因為天色已晚,顧驁也不想今天就去托關系求見,就打了個車帶著蕭穗先回自己的住處——也就是他當初讓林國棟幫他租的公寓,用來放保險柜、藏那些侯賽因總統送他的文物的。
公寓位于油麻地。
為了保密起見,顧驁換過鎖之后就沒有給任何人鑰匙過,公寓也就沒人打掃。不過床上都有罩床罩擋灰,把罩子撤了就能睡覺。
在樓下小店一人吃了一碗云吞面,上樓稍微收拾了一下,已經累了好多天的蕭穗就大大方方去浴室沖洗,然后大大方方睡覺了。
這還是她第一次用帶不銹鋼花灑的淋浴,以及浴缸,而且地上鋪的不是馬賽克,而是瓷磚。
有兩床被子,所以一夜無話。
足足酣睡了十幾個小時,第二天九點鐘才醒來起床,蕭穗覺得積勞多日的疲憊,終于一掃而空了。
顧驁并沒有她這么累,所以她起床時,看到顧驁已經坐在陽臺上喝紅茶了。
“怎么樣?今天有安排么?”
顧驁抿了一口茶水:“我已經給國內匯報過情況了,上面該打的招呼不會耽誤的。邵爵士那邊約了明天——你現在身上這一身,太土氣了,一點都不像仰慕資本注意世界腐化墮落生活的,我先陪你從頭到腳換一身行頭吧。既然是搞秘密工作,也要注意包裝才對。”
蕭穗看了看自己特地從國內帶來的旗袍,本以為已經夠漂亮,沒想到居然還是被鄙視了。
她想了想,半是玩味半是挑釁地問:“你給女生買過衣服么?說得好像你知道什么是洋氣什么是丑?”
“沒買過,但我就是懂,我們課上有上的,很多事情不一定要親自做過才知道。

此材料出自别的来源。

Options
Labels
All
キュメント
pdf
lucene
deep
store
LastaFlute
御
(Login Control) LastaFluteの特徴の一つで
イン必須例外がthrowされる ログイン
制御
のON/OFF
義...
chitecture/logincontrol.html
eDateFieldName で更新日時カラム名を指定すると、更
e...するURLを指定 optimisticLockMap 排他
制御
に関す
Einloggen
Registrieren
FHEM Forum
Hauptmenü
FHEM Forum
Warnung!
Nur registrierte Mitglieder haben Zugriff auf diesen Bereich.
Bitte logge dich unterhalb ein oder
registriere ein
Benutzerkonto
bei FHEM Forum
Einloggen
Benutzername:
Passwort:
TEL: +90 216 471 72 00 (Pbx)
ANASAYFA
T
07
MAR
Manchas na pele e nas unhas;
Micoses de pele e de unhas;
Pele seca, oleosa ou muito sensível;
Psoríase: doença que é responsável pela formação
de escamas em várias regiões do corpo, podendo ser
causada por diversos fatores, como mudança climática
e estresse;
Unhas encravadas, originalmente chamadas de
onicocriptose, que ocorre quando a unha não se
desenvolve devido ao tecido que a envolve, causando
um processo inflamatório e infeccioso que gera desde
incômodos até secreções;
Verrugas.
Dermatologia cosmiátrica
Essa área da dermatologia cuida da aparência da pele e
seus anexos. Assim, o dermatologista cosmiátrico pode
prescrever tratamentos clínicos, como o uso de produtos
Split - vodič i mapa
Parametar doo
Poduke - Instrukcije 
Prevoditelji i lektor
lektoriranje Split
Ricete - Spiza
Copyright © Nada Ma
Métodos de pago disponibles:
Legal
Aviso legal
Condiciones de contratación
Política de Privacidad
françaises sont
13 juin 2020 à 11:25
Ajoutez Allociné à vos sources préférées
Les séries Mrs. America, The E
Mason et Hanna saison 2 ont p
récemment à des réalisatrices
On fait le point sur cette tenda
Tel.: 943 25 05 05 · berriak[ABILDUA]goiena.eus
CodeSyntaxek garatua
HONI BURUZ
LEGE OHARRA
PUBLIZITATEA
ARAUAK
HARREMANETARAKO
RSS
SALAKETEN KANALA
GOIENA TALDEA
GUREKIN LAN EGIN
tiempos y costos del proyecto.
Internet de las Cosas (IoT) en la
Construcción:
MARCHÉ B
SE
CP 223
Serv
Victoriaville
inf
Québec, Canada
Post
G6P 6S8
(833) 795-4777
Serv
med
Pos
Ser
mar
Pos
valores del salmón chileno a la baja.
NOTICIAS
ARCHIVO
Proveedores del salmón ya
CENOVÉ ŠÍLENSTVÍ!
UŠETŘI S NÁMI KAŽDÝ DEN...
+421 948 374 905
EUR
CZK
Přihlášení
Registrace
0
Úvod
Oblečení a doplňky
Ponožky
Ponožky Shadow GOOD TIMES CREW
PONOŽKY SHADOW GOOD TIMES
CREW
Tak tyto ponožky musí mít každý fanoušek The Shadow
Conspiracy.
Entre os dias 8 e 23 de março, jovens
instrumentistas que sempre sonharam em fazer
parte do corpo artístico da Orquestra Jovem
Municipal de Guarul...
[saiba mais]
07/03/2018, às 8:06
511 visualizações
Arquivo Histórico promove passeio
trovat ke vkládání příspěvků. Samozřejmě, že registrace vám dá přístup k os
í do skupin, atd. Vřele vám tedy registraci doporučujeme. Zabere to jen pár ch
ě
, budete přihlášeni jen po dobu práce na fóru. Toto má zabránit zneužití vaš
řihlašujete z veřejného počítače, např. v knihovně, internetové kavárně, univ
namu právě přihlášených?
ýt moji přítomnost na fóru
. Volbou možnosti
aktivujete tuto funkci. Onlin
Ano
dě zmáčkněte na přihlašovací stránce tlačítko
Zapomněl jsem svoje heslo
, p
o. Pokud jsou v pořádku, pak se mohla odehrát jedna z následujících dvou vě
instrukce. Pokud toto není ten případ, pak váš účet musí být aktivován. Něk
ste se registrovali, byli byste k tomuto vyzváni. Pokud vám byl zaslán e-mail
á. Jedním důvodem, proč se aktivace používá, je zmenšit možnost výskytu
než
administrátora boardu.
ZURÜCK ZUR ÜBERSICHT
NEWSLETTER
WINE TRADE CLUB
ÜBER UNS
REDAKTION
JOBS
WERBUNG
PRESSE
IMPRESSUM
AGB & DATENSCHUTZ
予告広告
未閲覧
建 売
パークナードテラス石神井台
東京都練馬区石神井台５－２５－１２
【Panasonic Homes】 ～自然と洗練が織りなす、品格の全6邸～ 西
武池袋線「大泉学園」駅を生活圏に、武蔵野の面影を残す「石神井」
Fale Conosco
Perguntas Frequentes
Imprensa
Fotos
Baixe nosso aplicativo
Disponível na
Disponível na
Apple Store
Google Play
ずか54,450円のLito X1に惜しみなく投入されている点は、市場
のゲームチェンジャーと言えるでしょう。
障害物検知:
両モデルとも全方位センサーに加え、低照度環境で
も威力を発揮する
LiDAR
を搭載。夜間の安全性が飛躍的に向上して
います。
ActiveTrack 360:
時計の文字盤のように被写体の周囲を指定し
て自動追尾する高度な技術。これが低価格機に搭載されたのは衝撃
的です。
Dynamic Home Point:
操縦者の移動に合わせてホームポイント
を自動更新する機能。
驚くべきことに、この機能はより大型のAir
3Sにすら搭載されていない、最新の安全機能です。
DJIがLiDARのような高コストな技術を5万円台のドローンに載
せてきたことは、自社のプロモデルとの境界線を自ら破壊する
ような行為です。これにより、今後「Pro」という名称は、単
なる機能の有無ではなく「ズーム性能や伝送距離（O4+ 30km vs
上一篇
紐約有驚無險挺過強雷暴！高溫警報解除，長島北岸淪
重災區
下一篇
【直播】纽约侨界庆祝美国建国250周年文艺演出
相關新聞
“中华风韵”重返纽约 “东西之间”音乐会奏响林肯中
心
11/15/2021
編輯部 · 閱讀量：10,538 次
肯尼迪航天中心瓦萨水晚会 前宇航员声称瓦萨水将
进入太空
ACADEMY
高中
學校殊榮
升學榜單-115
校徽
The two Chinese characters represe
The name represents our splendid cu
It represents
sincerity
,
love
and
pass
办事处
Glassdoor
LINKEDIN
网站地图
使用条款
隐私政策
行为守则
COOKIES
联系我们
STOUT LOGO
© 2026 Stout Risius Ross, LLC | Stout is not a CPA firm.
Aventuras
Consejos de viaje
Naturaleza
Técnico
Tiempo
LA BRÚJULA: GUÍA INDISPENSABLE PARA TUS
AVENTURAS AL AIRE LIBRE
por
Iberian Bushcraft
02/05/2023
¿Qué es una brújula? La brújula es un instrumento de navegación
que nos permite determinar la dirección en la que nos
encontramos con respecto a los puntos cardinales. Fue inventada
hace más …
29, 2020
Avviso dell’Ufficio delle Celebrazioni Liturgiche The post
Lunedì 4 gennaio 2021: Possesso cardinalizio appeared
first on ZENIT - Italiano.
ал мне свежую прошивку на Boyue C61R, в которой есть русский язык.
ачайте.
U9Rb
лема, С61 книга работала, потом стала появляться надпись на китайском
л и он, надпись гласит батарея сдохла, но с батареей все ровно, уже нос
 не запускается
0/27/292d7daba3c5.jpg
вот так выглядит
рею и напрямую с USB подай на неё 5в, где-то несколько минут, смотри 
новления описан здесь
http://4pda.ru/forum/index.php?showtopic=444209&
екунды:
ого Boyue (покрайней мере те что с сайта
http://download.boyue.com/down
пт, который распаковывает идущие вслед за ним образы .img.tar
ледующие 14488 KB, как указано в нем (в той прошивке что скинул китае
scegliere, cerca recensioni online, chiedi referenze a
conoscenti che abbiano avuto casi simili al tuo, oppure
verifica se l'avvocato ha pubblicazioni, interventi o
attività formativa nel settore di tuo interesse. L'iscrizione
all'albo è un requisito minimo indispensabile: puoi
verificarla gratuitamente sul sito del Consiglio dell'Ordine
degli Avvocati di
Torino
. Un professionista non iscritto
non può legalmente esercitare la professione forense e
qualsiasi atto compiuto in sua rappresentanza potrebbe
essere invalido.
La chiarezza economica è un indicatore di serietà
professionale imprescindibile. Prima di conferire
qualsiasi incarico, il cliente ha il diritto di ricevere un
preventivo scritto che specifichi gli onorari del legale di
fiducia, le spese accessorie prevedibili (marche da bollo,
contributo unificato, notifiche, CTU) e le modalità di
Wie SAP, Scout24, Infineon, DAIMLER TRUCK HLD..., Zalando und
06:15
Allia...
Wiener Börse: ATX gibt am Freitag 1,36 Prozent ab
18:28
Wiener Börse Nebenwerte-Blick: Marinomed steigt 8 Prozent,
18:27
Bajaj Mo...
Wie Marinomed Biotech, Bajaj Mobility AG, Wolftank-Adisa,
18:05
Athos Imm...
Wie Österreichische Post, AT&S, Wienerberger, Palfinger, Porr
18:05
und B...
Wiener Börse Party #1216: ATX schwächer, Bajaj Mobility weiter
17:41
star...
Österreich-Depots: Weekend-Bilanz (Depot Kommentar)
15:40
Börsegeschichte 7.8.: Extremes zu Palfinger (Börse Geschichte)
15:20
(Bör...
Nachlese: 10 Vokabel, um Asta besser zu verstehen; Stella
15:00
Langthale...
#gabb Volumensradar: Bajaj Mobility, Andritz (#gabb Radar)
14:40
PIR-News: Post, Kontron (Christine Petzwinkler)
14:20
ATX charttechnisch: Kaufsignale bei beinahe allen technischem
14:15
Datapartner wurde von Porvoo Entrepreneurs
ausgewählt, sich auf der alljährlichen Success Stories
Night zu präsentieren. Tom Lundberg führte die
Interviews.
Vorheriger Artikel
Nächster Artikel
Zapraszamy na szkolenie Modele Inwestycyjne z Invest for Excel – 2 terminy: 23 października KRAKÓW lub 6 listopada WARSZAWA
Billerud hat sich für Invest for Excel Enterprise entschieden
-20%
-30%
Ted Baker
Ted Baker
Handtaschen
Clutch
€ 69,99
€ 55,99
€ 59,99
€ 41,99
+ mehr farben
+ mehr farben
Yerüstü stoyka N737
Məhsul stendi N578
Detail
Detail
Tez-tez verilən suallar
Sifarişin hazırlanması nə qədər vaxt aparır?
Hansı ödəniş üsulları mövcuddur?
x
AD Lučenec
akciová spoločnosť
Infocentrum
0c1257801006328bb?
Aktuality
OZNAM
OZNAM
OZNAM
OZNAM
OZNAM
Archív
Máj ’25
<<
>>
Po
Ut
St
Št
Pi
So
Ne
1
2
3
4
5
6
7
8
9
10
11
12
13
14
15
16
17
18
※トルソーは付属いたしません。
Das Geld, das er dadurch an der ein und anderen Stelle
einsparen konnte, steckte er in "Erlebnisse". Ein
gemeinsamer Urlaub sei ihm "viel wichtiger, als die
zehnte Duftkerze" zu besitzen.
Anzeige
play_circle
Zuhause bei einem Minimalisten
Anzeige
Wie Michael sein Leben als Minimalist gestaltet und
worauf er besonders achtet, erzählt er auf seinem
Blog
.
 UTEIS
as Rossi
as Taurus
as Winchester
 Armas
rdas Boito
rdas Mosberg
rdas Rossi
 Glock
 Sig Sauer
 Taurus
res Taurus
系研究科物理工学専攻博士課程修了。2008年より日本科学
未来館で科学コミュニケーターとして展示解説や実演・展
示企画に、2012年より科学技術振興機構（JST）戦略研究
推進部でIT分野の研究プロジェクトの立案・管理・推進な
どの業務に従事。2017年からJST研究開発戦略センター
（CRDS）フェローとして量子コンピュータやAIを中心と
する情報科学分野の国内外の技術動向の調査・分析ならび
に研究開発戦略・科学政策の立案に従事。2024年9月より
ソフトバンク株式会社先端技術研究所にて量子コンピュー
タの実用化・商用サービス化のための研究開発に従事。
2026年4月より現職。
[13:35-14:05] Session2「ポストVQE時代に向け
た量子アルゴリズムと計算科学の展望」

”顧驁針鋒相對的抗辯。
然而他并沒有意識到,蕭穗盡管被他駁倒了,表情卻是暗暗竊喜。
“原來他從來沒給其他女生買過衣服呢……真是好男人啊。”蕭穗眼角有些濕潤,微微側過臉去。
“不許害羞,到了香江之后,你名義上就要裝扮成一個愿意被我潛規則的美女編劇,而我則是你的潛在投資人。好好醞釀一下情緒吧——明晚的酒會,可能會有英國人在場的。”
“那你摟我啊,不然我怎么習慣?”蕭穗很是光棍地耍流氓。
顧驁就摟著小姐姐,信步逛到了旁邊旺角的一座ShoppingMall里。
“給你2000美元預算,全身上下都要搞定。”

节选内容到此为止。